牛肉、自動車 対立懸念も あす日米経済対話再開

 日米両政府は、経済関係の課題について話し合う「日米経済対話」を十六日にワシントンで開く。対日貿易赤字の削減を狙うトランプ政権が、どんな要求を出してくるかが焦点だ。北朝鮮情勢が緊迫化する中、日米双方には協力関係をアピールしたい思惑もある。 (矢野修平、ワシントン・石川智規)

 日米対話は麻生太郎副総理兼財務相とペンス米副大統領が二国間の貿易問題と経済協力、金融・財政政策の三分野について協議する枠組み。四月の東京会合に続き二回目の開催で、十一月上旬のトランプ氏の訪日に向けた「地ならし」と位置付けられている。

 協議が難航する懸念があるのが貿易分野だ。日本が八月に発動した米国産冷凍牛肉の緊急輸入制限(セーフガード)に対して米政権内には批判的な意見もあり、制度の見直しを求めてくる可能性がある。さらに日本に自動車を輸出する際の手続きの簡素化を要望する、との予測もある。いずれについても日本は十六日の会合での議論は避けたい考えだが、米国から強硬な要求が突きつけられれば、意見の対立が表面化しかねない。

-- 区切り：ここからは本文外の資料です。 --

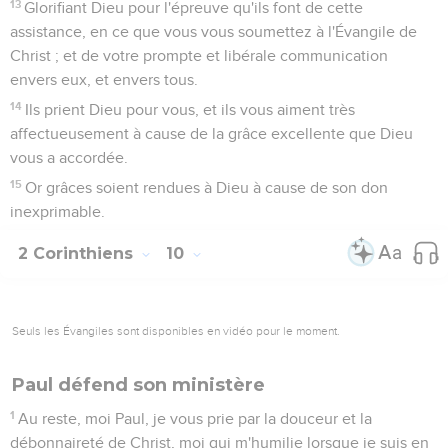
13
Glorifiant Dieu pour l'épreuve qu'ils font de cette
assistance, en ce que vous vous soumettez à l'Évangile de
Christ ; et de votre prompte et libérale communication
envers eux, et envers tous.
14
Ils prient Dieu pour vous, et ils vous aiment très
affectueusement à cause de la grâce excellente que Dieu
vous a accordée.
15
Or grâces soient rendues à Dieu à cause de son don
inexprimable.
2 Corinthiens
10
Seuls les Évangiles sont disponibles en vidéo pour le moment.
Paul défend son ministère
1
Au reste, moi Paul, je vous prie par la douceur et la
débonnaireté de Christ, moi qui m'humilie lorsque je suis en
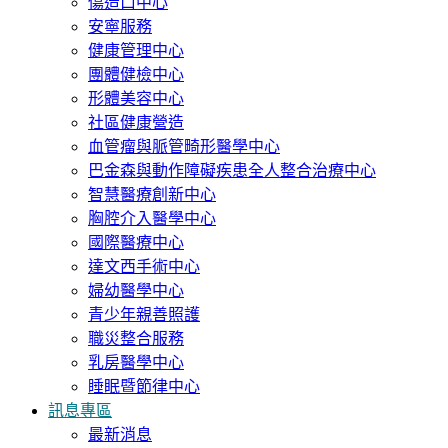
傷造口中心
安寧服務
健康管理中心
團體健檢中心
形體美容中心
社區健康營造
血管瘤與脈管畸形醫學中心
巴金森與動作障礙疾患全人整合治療中心
智慧醫療創新中心
胸腔介入醫學中心
國際醫療中心
達文西手術中心
婦幼醫學中心
青少年親善照護
職災整合服務
乳房醫學中心
睡眠暨節律中心
訊息專區
最新消息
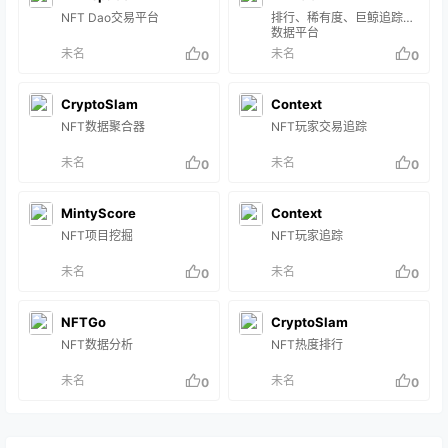
NFT Dao交易平台
排行、稀有度、巨鲸追踪等
数据平台
未名
未名
0
0
CryptoSlam
Context
NFT数据聚合器
NFT玩家交易追踪
未名
未名
0
0
MintyScore
Context
NFT项目挖掘
NFT玩家追踪
未名
未名
0
0
NFTGo
CryptoSlam
NFT数据分析
NFT热度排行
未名
未名
0
0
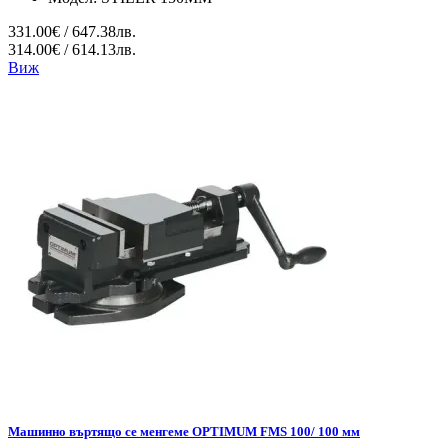
331.00€ / 647.38лв.
314.00€ / 614.13лв.
Виж
Мaшинно въртящо се менгеме OPTIMUM FMS 100/ 100 мм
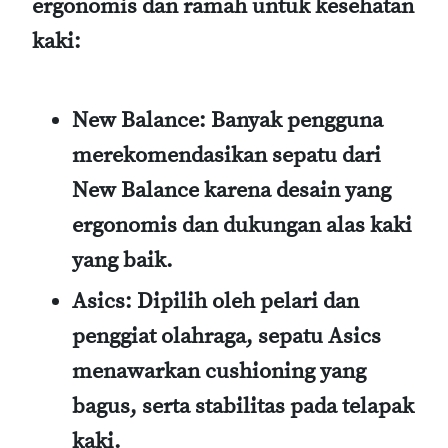
ergonomis dan ramah untuk kesehatan
kaki:
New Balance
: Banyak pengguna
merekomendasikan sepatu dari
New Balance karena desain yang
ergonomis dan dukungan alas kaki
yang baik.
Asics
: Dipilih oleh pelari dan
penggiat olahraga, sepatu Asics
menawarkan cushioning yang
bagus, serta stabilitas pada telapak
kaki.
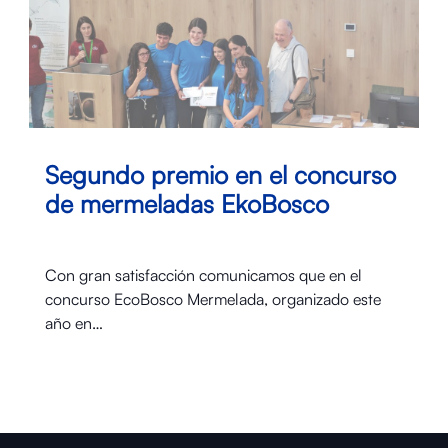
Segundo premio en el concurso
de mermeladas EkoBosco
Con gran satisfacción comunicamos que en el
concurso EcoBosco Mermelada, organizado este
año en…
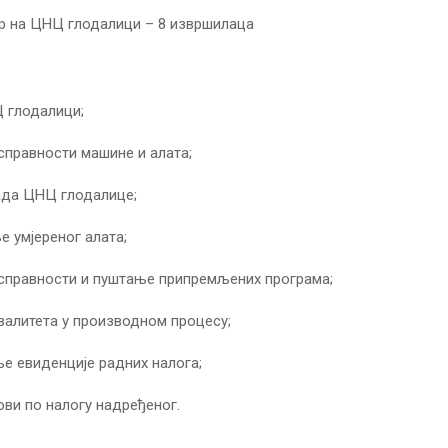
р на ЦНЦ глодалици – 8 извршилаца
 глодалици;
справности машине и алата;
ада ЦНЦ глодалице;
 умјереног алата;
справности и пуштање припремљених програма;
валитета у производном процесу;
е евиденције радних налога;
ови по налогу надређеног.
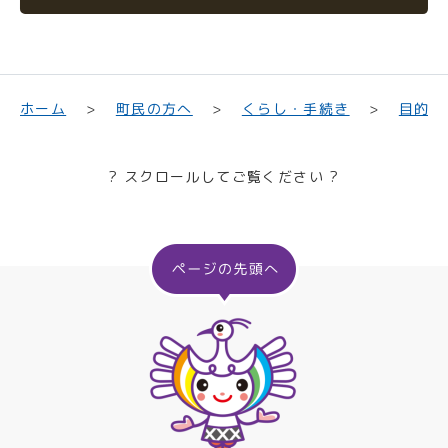
目的や
くらし・手続き
町民の方へ
ホーム
? スクロールしてご覧ください ?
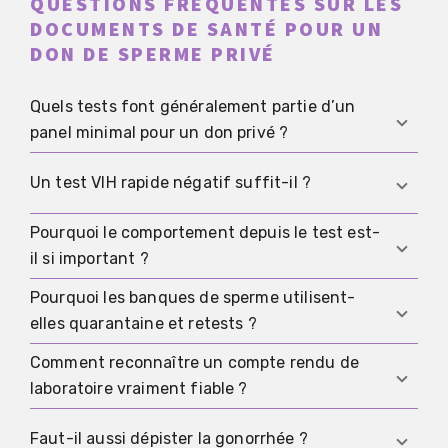
QUESTIONS FRÉQUENTES SUR LES
DOCUMENTS DE SANTÉ POUR UN
DON DE SPERME PRIVÉ
Quels tests font généralement partie d’un
panel minimal pour un don privé ?
Un panel minimal raisonnable vise les principales
Un test VIH rapide négatif suffit-il ?
IST : VIH, hépatite B, hépatite C, syphilis et
chlamydia. Les tests minimaux sont décrits dans
Pourquoi le comportement depuis le test est-
Un test rapide négatif n’exclut pas de façon
des exigences techniques officielles pour les
il si important ?
fiable une infection sans la période fenêtre et le
dons hors couple.
EUR-Lex : directive
contexte. Pour les autotests VIH, un délai de 12
Pourquoi les banques de sperme utilisent-
Parce qu’un négatif ne reflète l’état que jusqu’à
2006/17/CE
semaines est mentionné pour que le résultat soit
elles quarantaine et retests ?
la date du test. S’il y a eu de nouveaux contacts
significatif.
PEI : autotests VIH
Pour aller plus
sexuels ou d’autres risques depuis, un négatif
Comment reconnaître un compte rendu de
loin, voir
Parce que quarantaine et retests permettent de
Test VIH rapide
.
plus ancien peut devenir presque inutile.
laboratoire vraiment fiable ?
gérer médicalement les périodes fenêtres. Des
recommandations pour les dons hors couple
Un compte rendu fiable est attribuable sans
Faut-il aussi dépister la gonorrhée ?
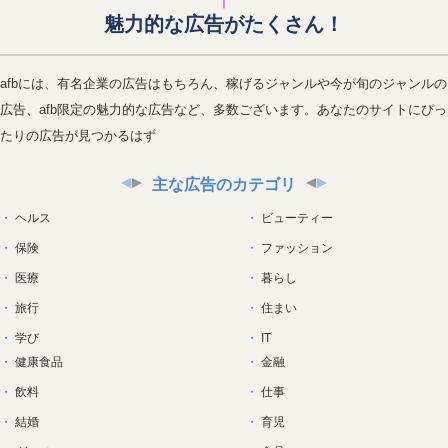
魅力的な広告がたくさん！
afbには、有名企業の広告はもちろん、稼げるジャンルや今が旬のジャンルの
広告、afb限定の魅力的な広告など、多数ございます。あなたのサイトにぴっ
たりの広告が見つかるはず
主な広告のカテゴリ
ヘルス
ビューティー
保険
ファッション
医療
暮らし
旅行
住まい
学び
IT
健康食品
金融
飲料
仕事
結婚
育児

 またパーデュー米農務長官は今月四日、ワシントンで講演し「日本との二国間の通商交渉を熱望している」と発言。牛肉や豚肉などの関税引き下げにつながる自由貿易協定(FTA)の交渉入りに意欲を示した。

 ただFTAについては別の米政府高官が「ホワイトハウスは北米自由貿易協定(NAFTA)で手いっぱい。大統領が『二国間』を口にすることはあっても実施は先になるのでは」と説明。十六日の議論で議題になるかどうかは見えない。

 日本政府も環太平洋連携協定(TPP)から離脱した米国が、TPPに復帰することを諦めておらず、FTAの議論は先送りしたい意向。

 日米は今年四月以降、事務レベルの作業部会を個別のテーマごとに設けて調整を進めてきており、まずは米国産の液化天然ガス(LNG)のアジアへの輸出促進などで協力の強化を図りたい考えだ。